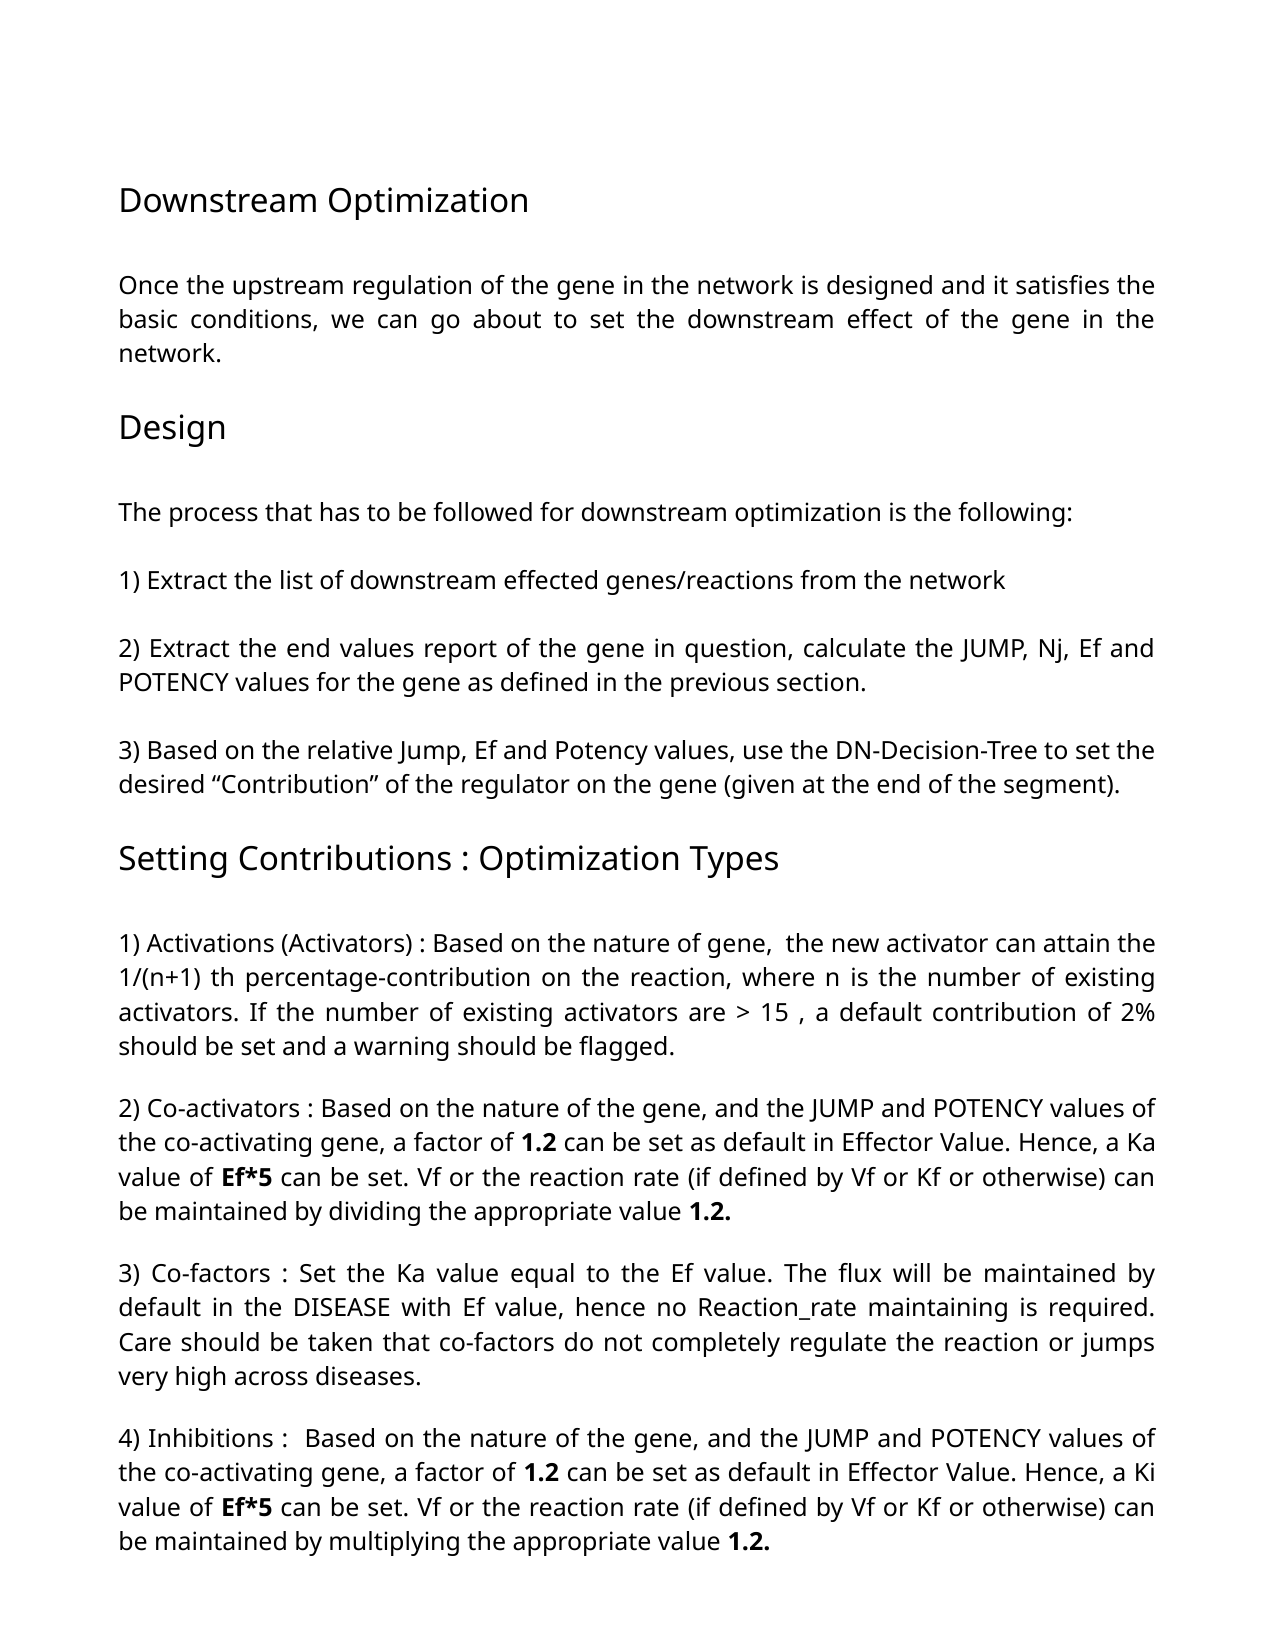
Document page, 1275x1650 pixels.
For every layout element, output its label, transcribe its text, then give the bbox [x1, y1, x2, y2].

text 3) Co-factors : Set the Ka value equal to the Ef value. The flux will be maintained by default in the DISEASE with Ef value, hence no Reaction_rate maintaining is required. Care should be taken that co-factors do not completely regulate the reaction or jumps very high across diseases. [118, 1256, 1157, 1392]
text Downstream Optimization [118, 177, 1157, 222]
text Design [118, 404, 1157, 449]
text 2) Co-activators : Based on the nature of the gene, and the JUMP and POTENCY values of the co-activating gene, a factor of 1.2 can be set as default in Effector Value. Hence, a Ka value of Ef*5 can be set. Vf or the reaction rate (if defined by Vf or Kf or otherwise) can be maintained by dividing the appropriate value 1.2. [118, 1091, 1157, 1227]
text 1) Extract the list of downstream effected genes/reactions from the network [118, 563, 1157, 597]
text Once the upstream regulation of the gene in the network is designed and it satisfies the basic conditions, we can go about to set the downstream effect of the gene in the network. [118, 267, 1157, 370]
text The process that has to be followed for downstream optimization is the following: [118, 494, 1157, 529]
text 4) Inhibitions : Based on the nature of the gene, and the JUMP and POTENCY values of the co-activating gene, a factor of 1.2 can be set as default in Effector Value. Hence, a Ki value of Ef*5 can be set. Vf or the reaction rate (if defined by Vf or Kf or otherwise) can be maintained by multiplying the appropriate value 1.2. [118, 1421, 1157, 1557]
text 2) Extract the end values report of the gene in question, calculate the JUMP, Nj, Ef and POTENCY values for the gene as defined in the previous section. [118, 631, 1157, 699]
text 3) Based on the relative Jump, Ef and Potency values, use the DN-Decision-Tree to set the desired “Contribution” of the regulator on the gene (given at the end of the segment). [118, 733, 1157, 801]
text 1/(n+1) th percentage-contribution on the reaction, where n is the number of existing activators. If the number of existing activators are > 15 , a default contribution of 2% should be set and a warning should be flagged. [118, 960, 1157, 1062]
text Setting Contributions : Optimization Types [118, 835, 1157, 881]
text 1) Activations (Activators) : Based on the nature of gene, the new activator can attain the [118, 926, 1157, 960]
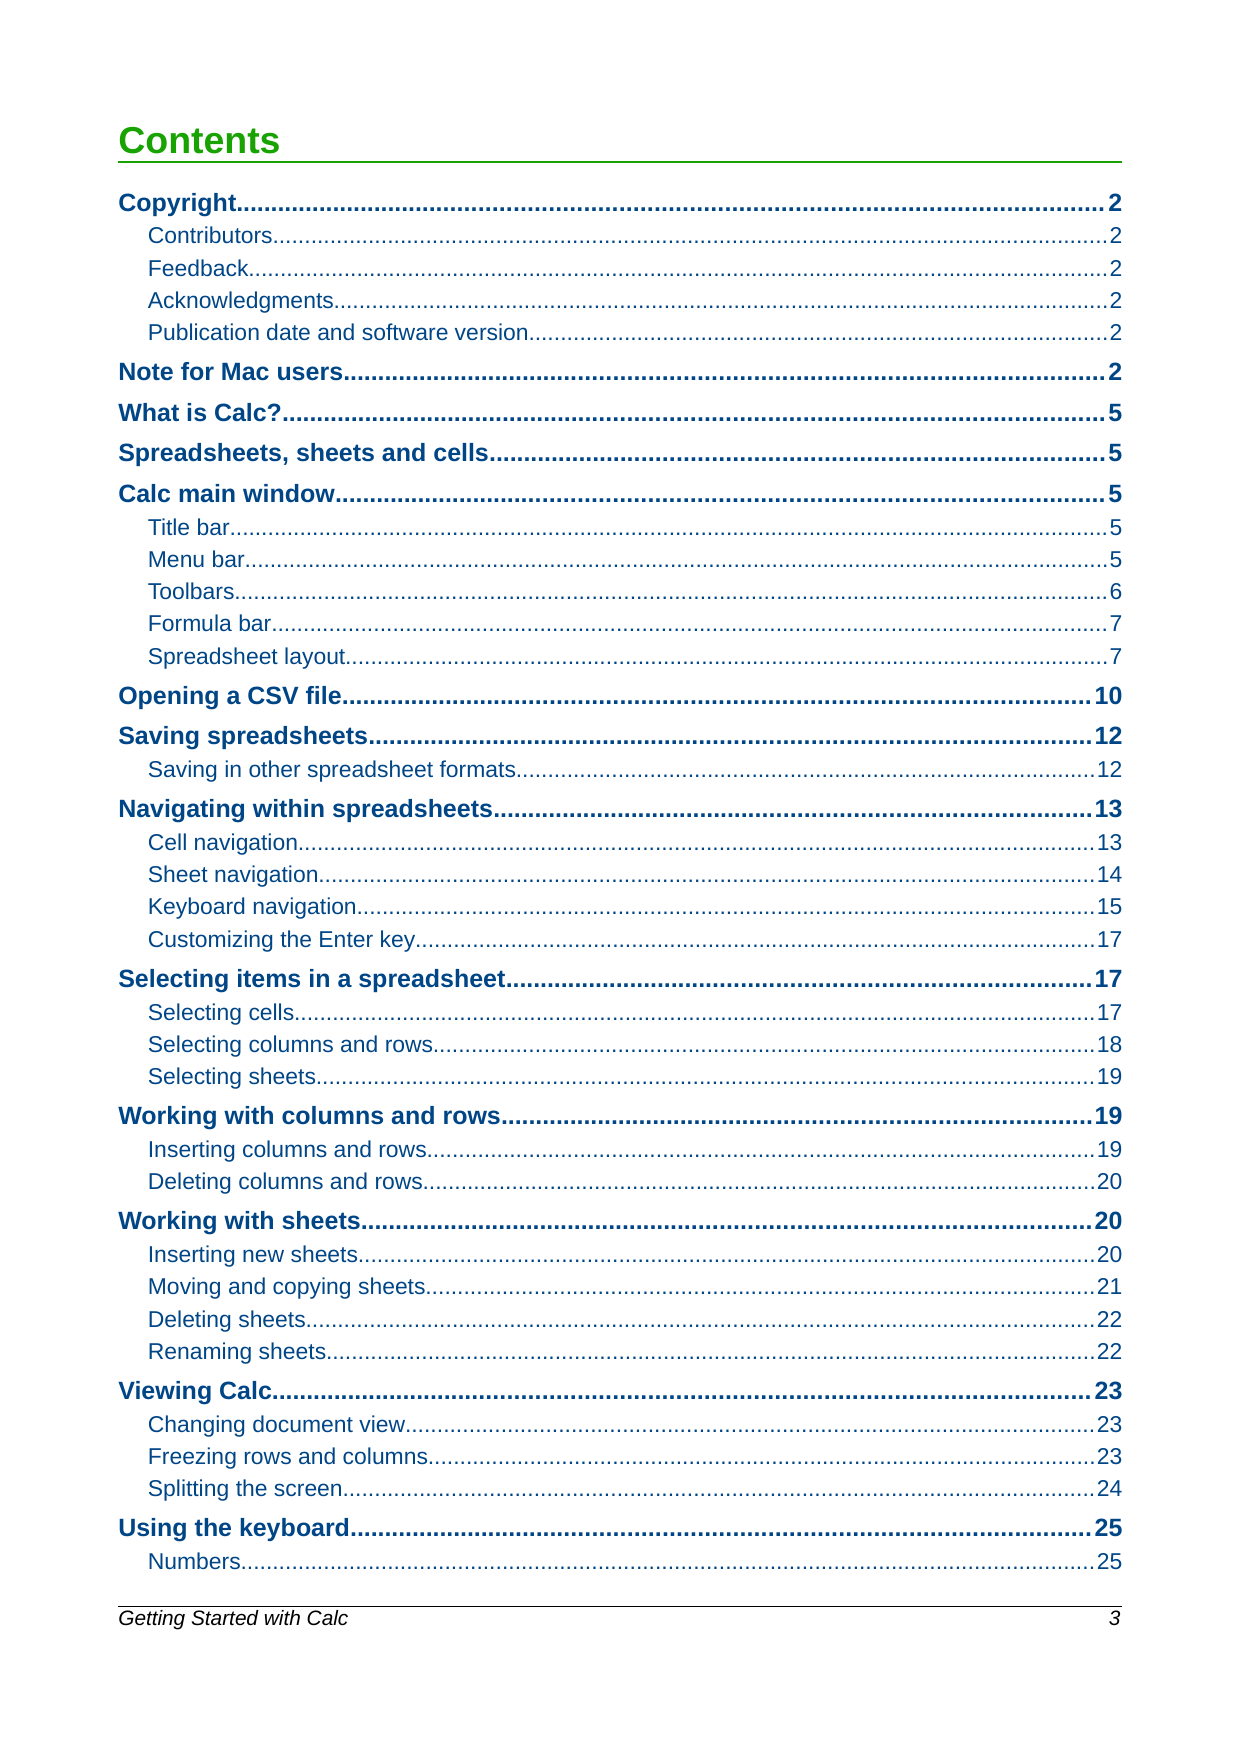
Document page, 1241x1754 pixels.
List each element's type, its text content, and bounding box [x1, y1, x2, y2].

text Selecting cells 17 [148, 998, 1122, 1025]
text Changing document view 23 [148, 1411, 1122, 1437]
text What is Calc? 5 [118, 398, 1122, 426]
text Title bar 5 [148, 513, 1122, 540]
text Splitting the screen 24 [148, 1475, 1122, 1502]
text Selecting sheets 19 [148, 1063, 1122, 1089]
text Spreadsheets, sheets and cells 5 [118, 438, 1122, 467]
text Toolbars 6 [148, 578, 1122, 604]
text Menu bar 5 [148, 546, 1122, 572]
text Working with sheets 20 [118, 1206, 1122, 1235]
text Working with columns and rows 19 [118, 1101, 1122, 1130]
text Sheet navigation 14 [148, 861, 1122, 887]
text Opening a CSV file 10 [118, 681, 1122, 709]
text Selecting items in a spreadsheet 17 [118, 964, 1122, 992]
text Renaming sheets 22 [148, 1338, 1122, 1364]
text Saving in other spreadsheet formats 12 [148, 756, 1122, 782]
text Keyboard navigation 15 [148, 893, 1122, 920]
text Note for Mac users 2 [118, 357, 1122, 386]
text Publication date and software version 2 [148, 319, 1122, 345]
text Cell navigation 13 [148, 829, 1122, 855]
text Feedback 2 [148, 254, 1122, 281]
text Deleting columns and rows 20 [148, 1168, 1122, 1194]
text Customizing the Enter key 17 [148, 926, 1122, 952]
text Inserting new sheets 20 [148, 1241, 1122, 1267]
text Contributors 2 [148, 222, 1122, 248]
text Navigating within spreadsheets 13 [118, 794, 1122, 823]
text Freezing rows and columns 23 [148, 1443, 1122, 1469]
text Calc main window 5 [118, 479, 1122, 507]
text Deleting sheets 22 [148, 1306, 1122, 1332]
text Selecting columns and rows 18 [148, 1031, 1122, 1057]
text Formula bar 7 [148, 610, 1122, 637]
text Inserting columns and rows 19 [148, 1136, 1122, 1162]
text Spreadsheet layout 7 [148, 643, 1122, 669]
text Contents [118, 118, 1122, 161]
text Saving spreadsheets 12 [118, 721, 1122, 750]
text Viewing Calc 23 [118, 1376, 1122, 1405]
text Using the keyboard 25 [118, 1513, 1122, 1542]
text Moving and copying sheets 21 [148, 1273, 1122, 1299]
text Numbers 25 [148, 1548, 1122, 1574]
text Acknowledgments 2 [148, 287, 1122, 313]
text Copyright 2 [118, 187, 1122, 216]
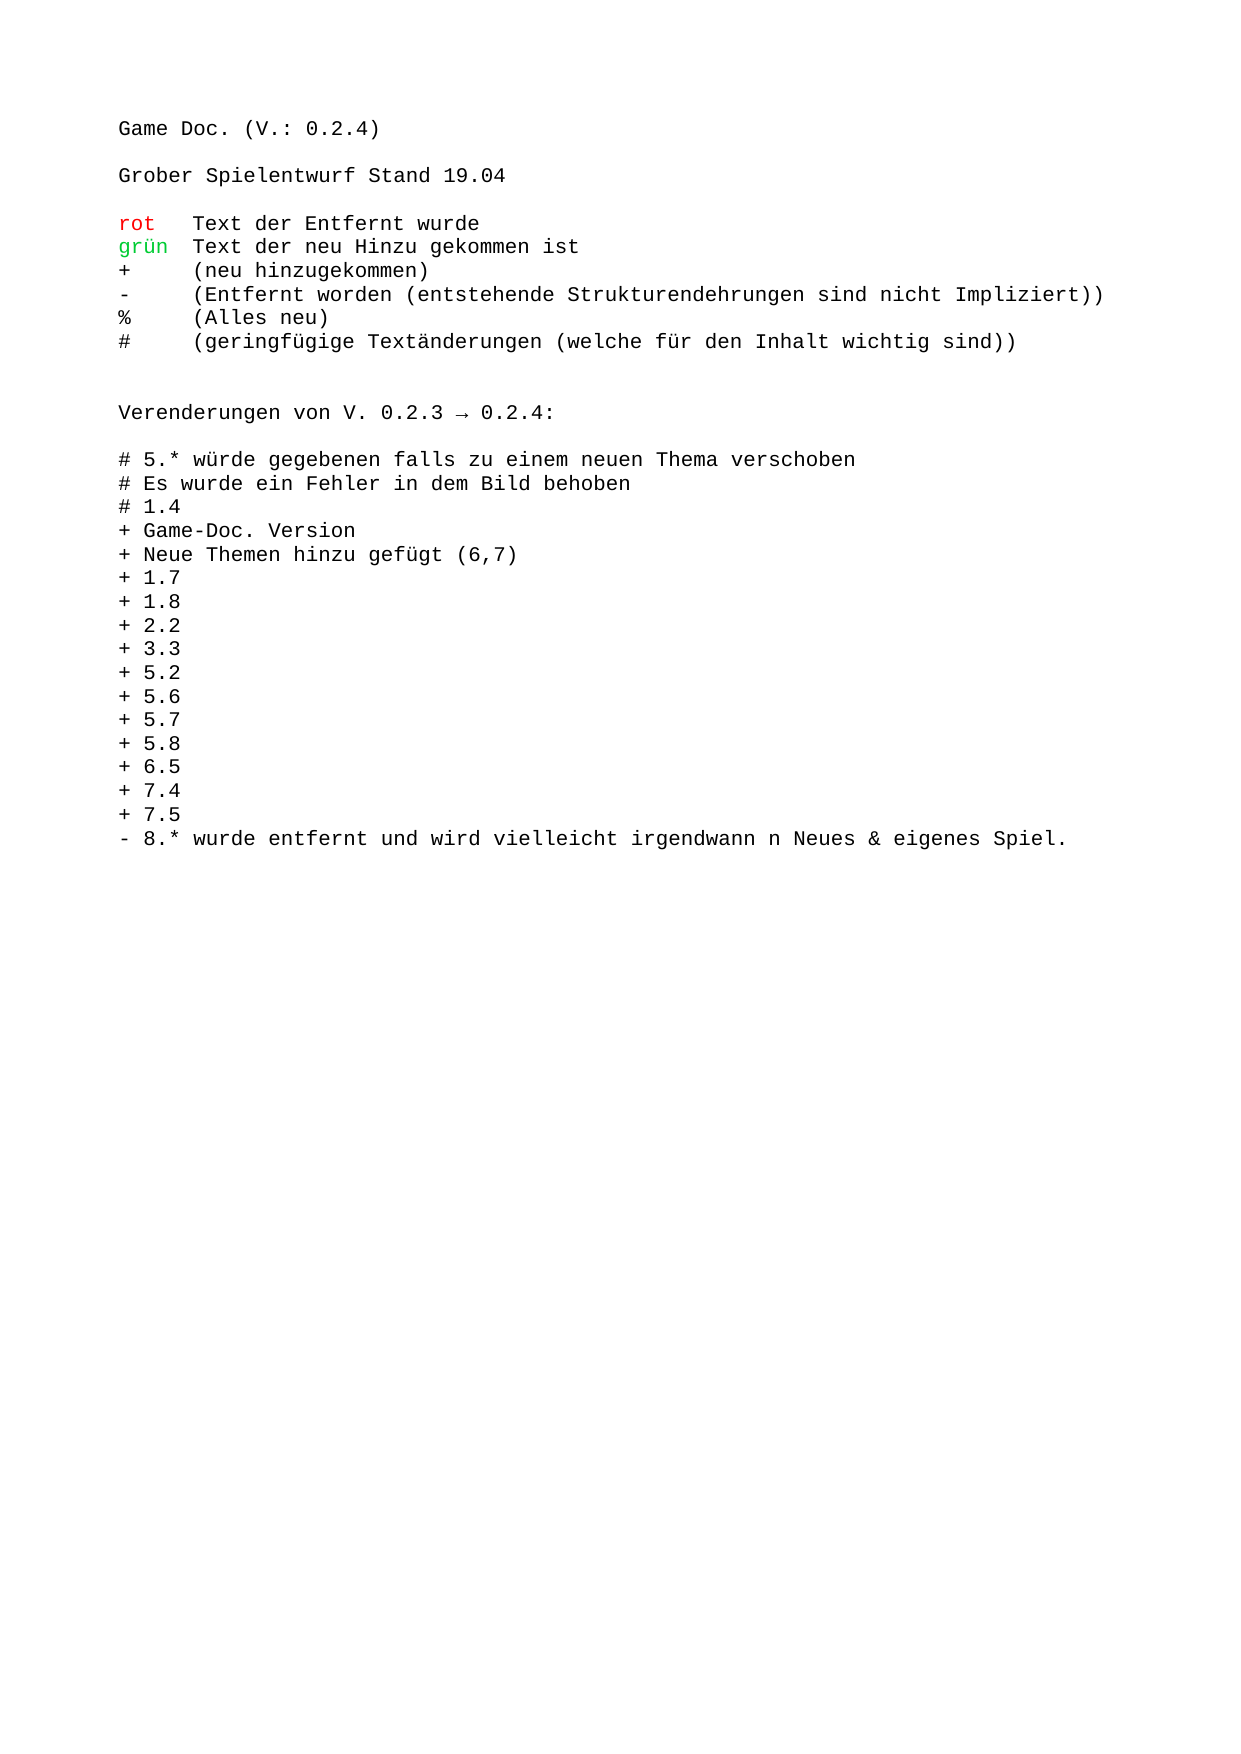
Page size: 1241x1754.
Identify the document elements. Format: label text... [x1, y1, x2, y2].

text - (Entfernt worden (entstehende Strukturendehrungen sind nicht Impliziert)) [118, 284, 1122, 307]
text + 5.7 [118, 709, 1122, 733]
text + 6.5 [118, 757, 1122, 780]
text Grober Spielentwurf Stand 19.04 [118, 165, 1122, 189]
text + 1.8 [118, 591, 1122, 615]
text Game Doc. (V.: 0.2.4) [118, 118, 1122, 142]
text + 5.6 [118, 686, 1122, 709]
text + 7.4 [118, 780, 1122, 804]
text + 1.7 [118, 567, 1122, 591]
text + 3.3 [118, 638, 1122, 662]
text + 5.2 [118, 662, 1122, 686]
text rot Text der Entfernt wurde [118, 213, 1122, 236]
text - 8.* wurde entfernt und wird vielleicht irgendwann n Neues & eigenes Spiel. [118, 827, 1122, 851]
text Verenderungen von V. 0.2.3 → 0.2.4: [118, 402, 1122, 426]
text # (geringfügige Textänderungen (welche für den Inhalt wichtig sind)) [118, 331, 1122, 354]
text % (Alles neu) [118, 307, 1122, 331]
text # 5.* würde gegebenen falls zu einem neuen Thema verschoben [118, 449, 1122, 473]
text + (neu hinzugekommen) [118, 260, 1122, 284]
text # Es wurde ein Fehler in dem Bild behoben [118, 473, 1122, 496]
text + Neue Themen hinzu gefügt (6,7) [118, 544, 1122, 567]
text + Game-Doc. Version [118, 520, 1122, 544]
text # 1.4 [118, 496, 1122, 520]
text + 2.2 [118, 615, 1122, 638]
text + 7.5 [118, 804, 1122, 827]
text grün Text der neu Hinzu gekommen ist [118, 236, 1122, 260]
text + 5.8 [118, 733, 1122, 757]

● What you should do:
Across the records, how many lines carry the word "Based"? The answer should be a number alone.

● Solution below:
4